Member of the Lok Sabha
- In office 1977–1979
- Preceded by: Shiv Kumar Shastri
- Succeeded by: Indra Kumari
- Constituency: Aligarh

Personal details
- Born: 16 December 1909 Jawan Vajidpur, Aligarh district, Uttar Pradesh
- Died: 4 April 1981 (aged 71) Aligarh
- Party: INC
- Children: Rajkumar Singh Chauhan Surendra Singh Chauhan Yogendra Singh Chauhan

= Nawab Singh Chauhan =

Indian politician

Nawab Singh Chauhan (16 December 1909 – 4 April 1981) was an Indian politician. He was member of the 6th Lok Sabha from the Aligarh constituency. He used the pen name "Kanj" as poet.
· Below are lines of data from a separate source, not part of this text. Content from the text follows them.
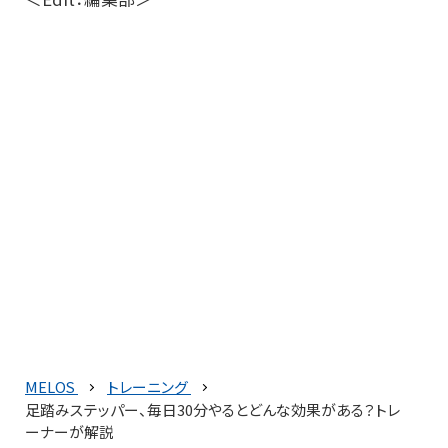
MELOS
トレーニング
足踏みステッパー、毎日30分やるとどんな効果がある？トレ
ーナーが解説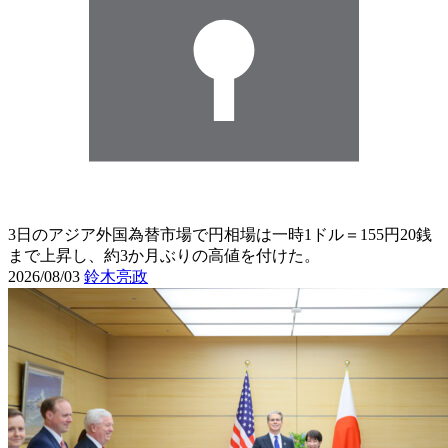
3日のアジア外国為替市場で円相場は一時1ドル＝155円20銭
まで上昇し、約3か月ぶりの高値を付けた。
2026/08/03
鈴木亮政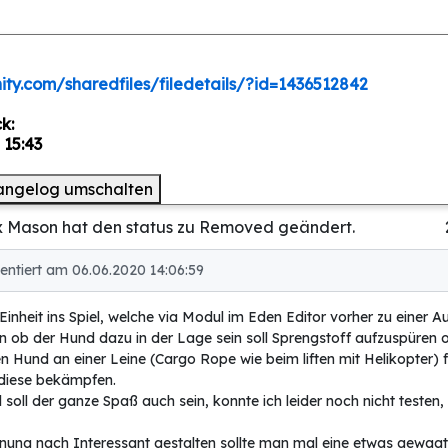
ty.com/sharedfiles/filedetails/?id=1436512842
k:
 15:43
angelog umschalten
x Mason hat den status zu Removed geändert.
ntiert am 06.06.2020 14:06:59
Einheit ins Spiel, welche via Modul im Eden Editor vorher zu eine
n ob der Hund dazu in der Lage sein soll Sprengstoff aufzuspüren
 Hund an einer Leine (Cargo Rope wie beim liften mit Helikopter) fü
 diese bekämpfen.
 soll der ganze Spaß auch sein, konnte ich leider noch nicht testen,
nung nach Interessant gestalten sollte man mal eine etwas gewagte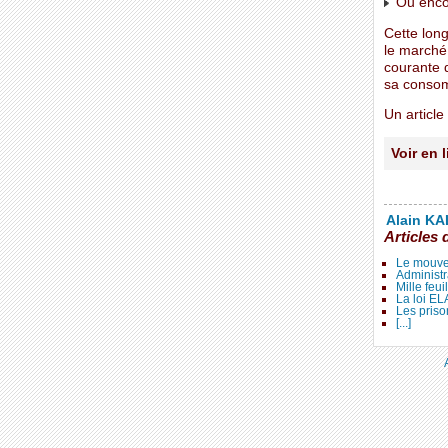
Ou encor
Cette long
le marché
courante d
sa conso
Un articl
Voir en 
Alain KAL
Articles 
Le mouve
Administr
Mille feui
La loi E
Les priso
[...]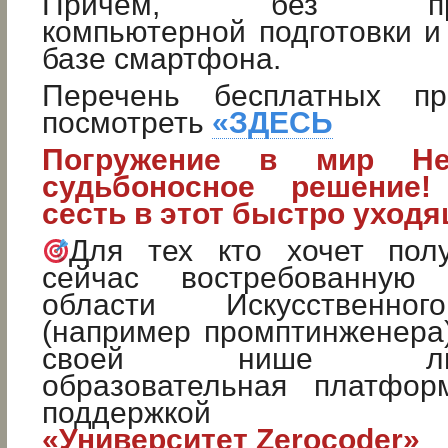
Причем, без предв
компьютерной подготовки и
базе смартфона.
Перечень бесплатных п
посмотреть
«ЗДЕСЬ
Погружение в мир Не
судьбоносное решение!
сесть в этот быстро уходя
Для тех кто хочет пол
сейчас востребованную
области Искусственног
(например промптинженера
своей нише лицен
образовательная платфор
поддержкой
«Университет Zerocoder»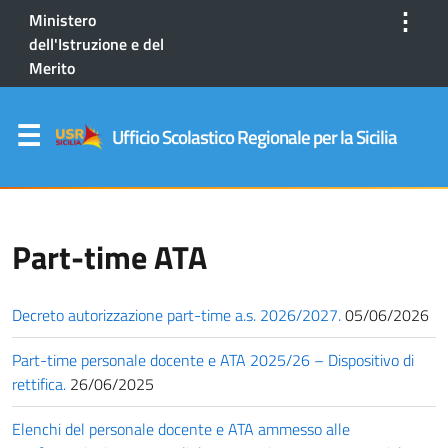
⋮
Ministero
dell'Istruzione e del
Merito
Ufficio Scolastico Regionale per la Sicilia
Part-time ATA
Decreto autorizzazione part-time a.s. 2026/2027.
05/06/2026
Part-time personale docente e ATA 2025/26 – Dispositivo di
rettifica.
26/06/2025
Elenchi del personale docente e ATA ammesso alle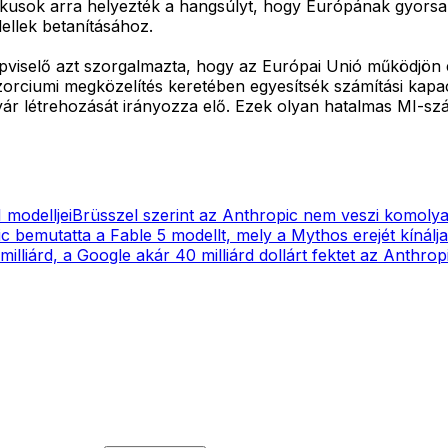
kusok arra helyezték a hangsúlyt, hogy Európának gyorsan k
ellek betanításához.
pviselő azt szorgalmazta, hogy az Európai Unió működjön 
orciumi megközelítés keretében egyesítsék számítási kapaci
gyár létrehozását irányozza elő. Ezek olyan hatalmas MI-s
 modelljei
Brüsszel szerint az Anthropic nem veszi komoly
c bemutatta a Fable 5 modellt, mely a Mythos erejét kínálja
lliárd, a Google akár 40 milliárd dollárt fektet az Anthrop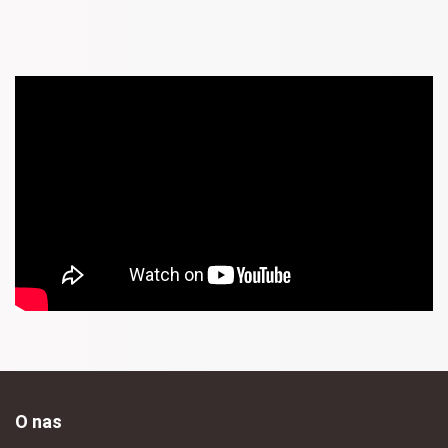
O nas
==Early life and education==
Chauhan was born in the village Jawan Vajidpur and lived at Jawan Sikandarpur, Aligarh district. Wife Haripiari Devi to father Thakur Bulwant Singh, and was educated up to intermediate level.

==Posts held==
Notable posts Chauhan held include:
- Chairman, Zilla Parishad, Aligarh
- President, All-India, Railway Mail Service (R.M.S.)
- President, P&T Federation
- Member, All India Farmers Council (Bharat Krishak Samaj)
- Member, Uttar Pradesh Legislative Assembly (three years)
- Member, Rajya Sabha (11 years)

==Memorial==
The Nawab Singh Chauhan Gramodaya Inter College, in the Kasimpur Village, (Kasimpur Town), Aligarh district, is named after him.